[Material shown]
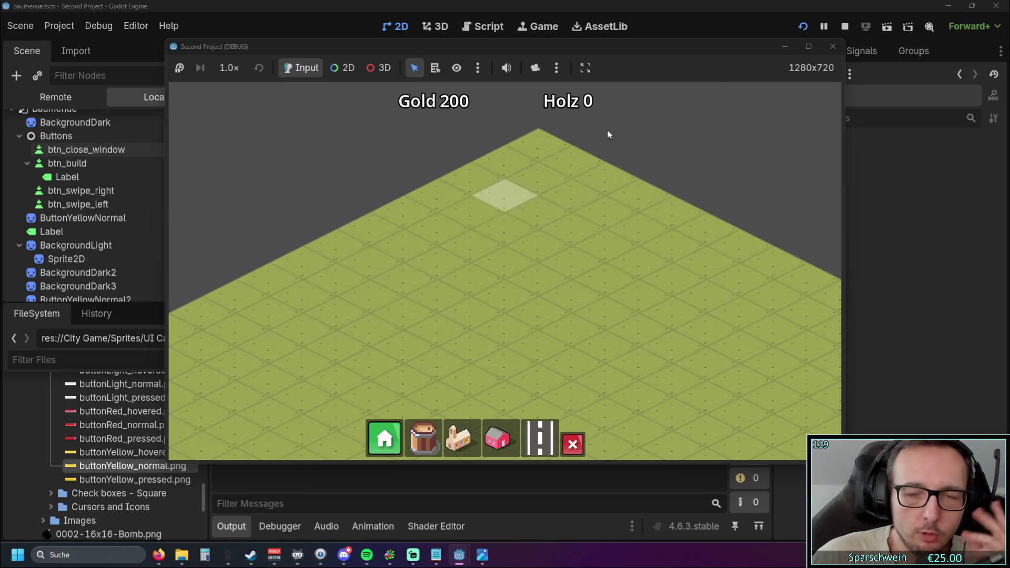
click(831, 47)
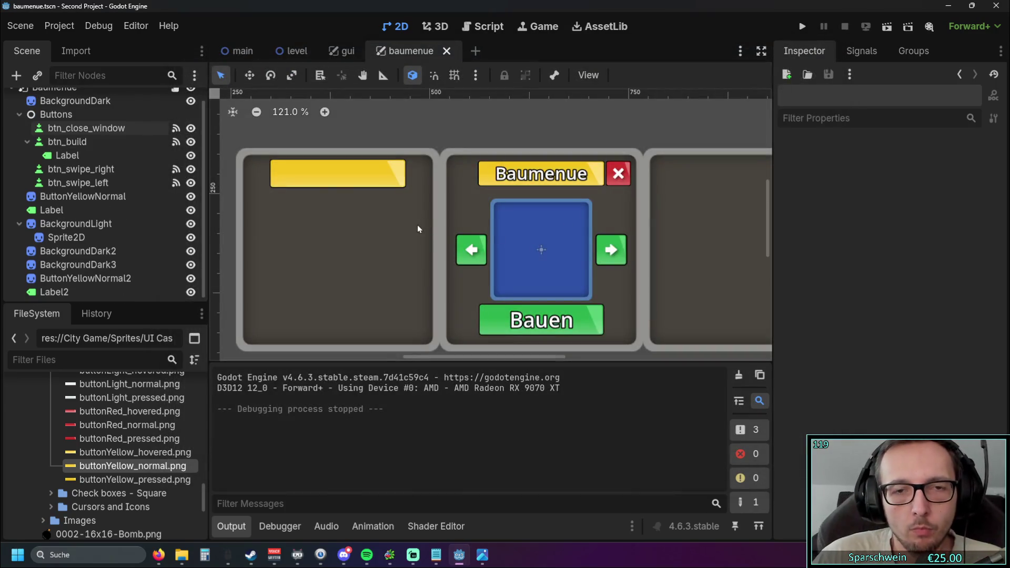
scroll(79, 147, up, 1)
- Set the Baumenue root layer's scale to 1.5
click(81, 102)
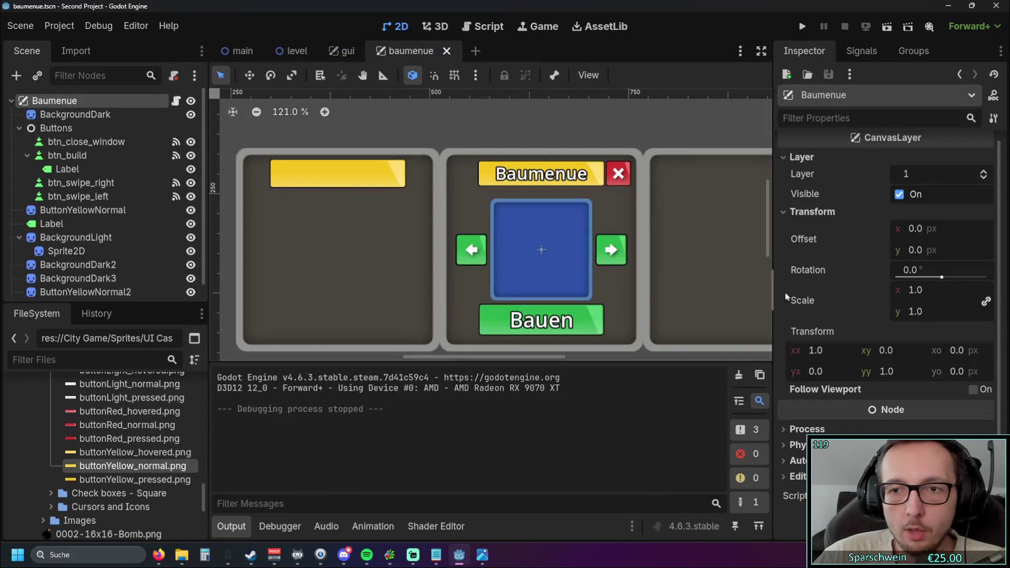
click(919, 290)
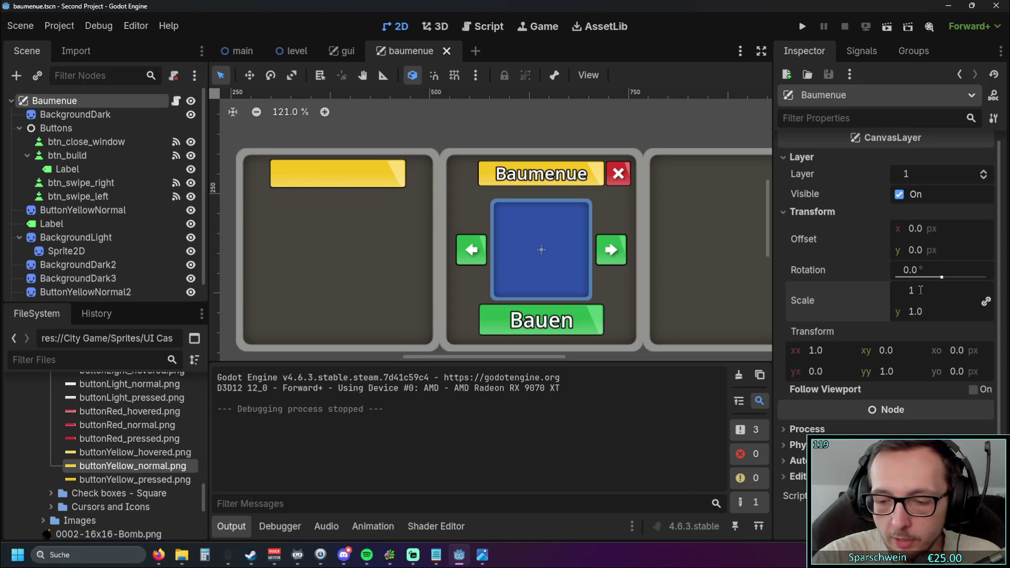
text(.5)
key(Return)
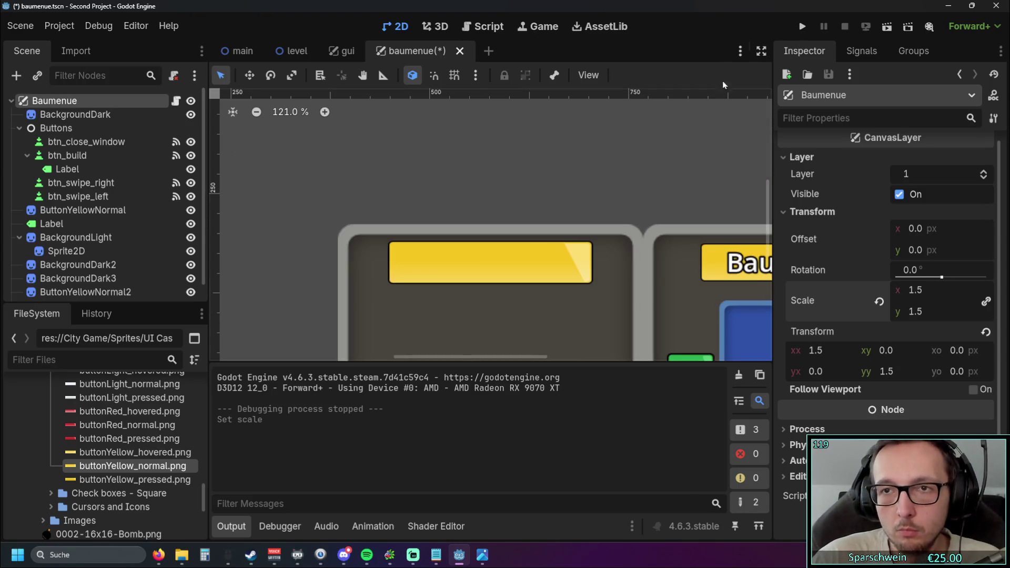
- Box-select all 13 menu nodes and drag them up and left with grid snap on
scroll(477, 146, down, 9)
drag(298, 153, 750, 347)
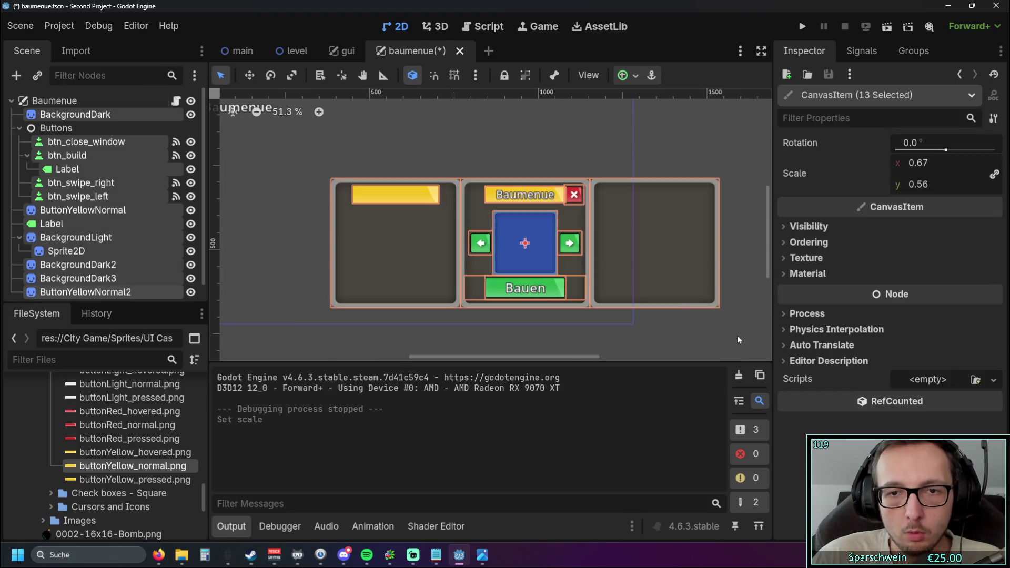
mouse_move(647, 275)
mouse_down()
mouse_move(530, 221)
mouse_move(550, 234)
mouse_up()
click(455, 75)
drag(599, 259, 594, 240)
scroll(473, 231, down, 2)
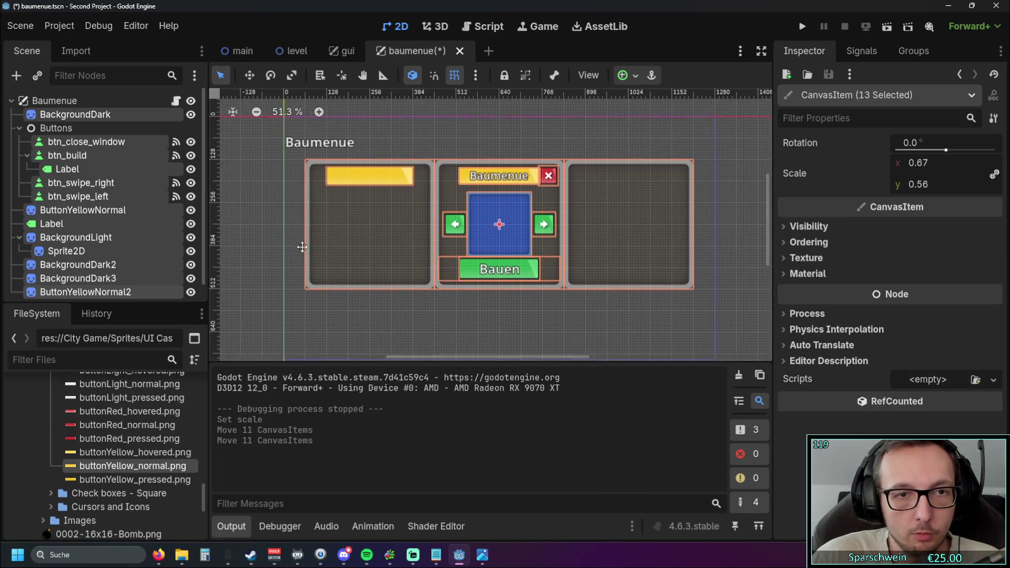
drag(322, 229, 294, 232)
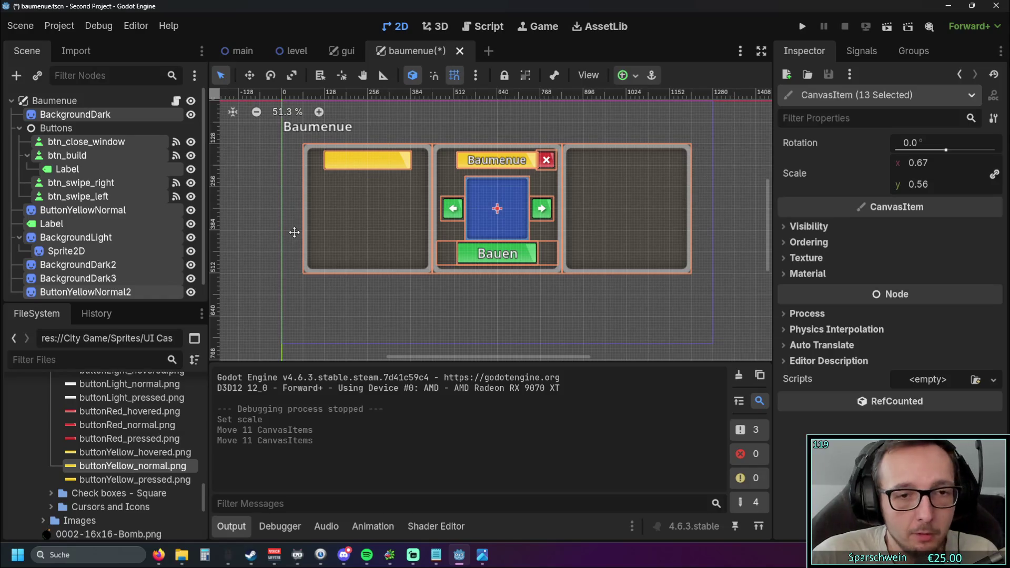
click(626, 296)
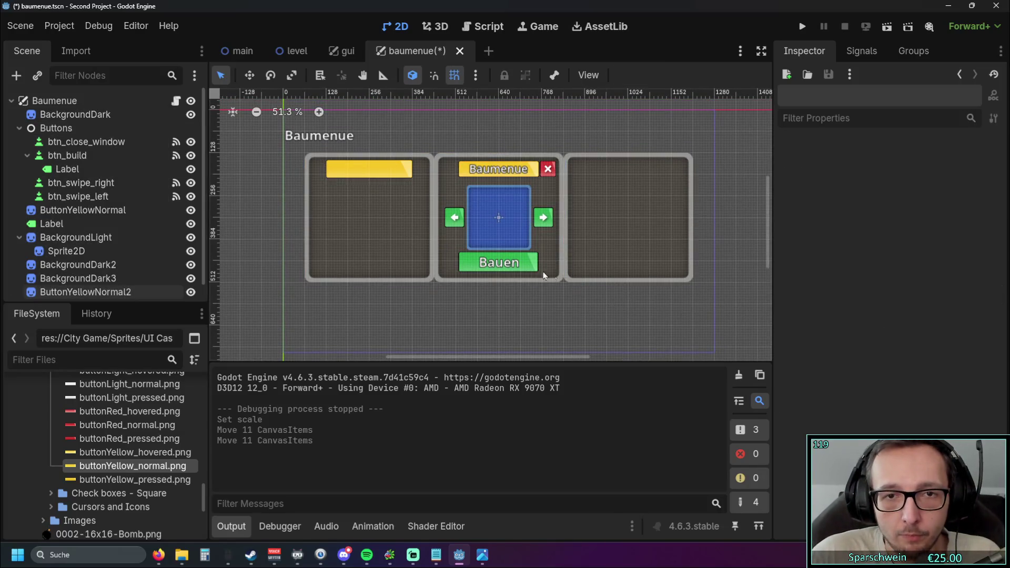
scroll(497, 207, up, 10)
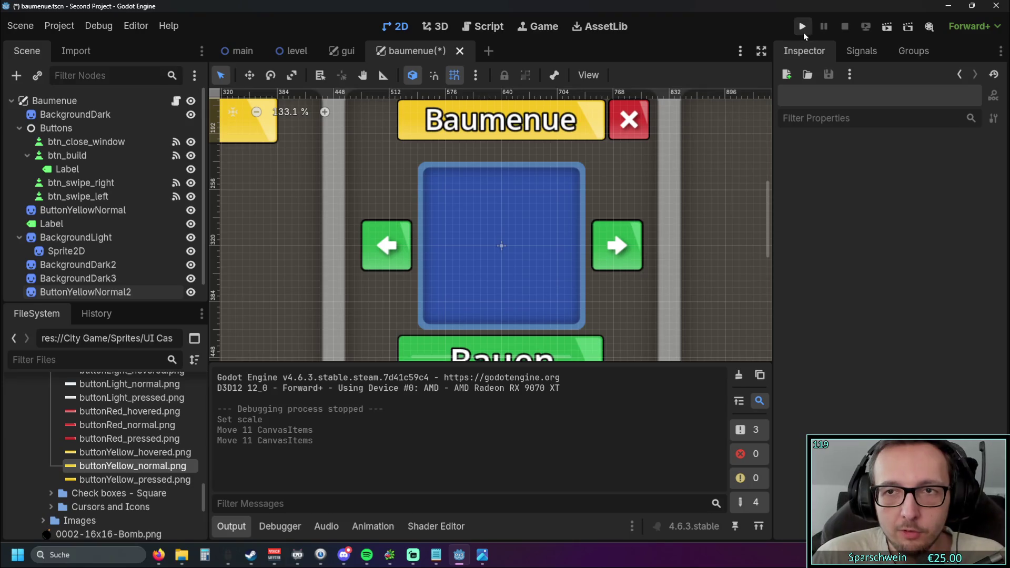
- Save and test-run the game, open the enlarged build menu, then close the game window
click(802, 27)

[Exercise objective] Pictures aside, repeat each entry in full and without change.

[Response to this exercise]
click(831, 47)
scroll(79, 147, up, 1)
- Set the Baumenue root layer's scale to 1.5
click(81, 102)
click(919, 290)
text(.5)
key(Return)
- Box-select all 13 menu nodes and drag them up and left with grid snap on
scroll(477, 146, down, 9)
drag(298, 153, 750, 347)
mouse_move(647, 275)
mouse_down()
mouse_move(530, 221)
mouse_move(550, 234)
mouse_up()
click(455, 75)
drag(599, 259, 594, 240)
scroll(473, 231, down, 2)
drag(322, 229, 294, 232)
click(626, 296)
scroll(497, 207, up, 10)
- Save and test-run the game, open the enlarged build menu, then close the game window
click(802, 27)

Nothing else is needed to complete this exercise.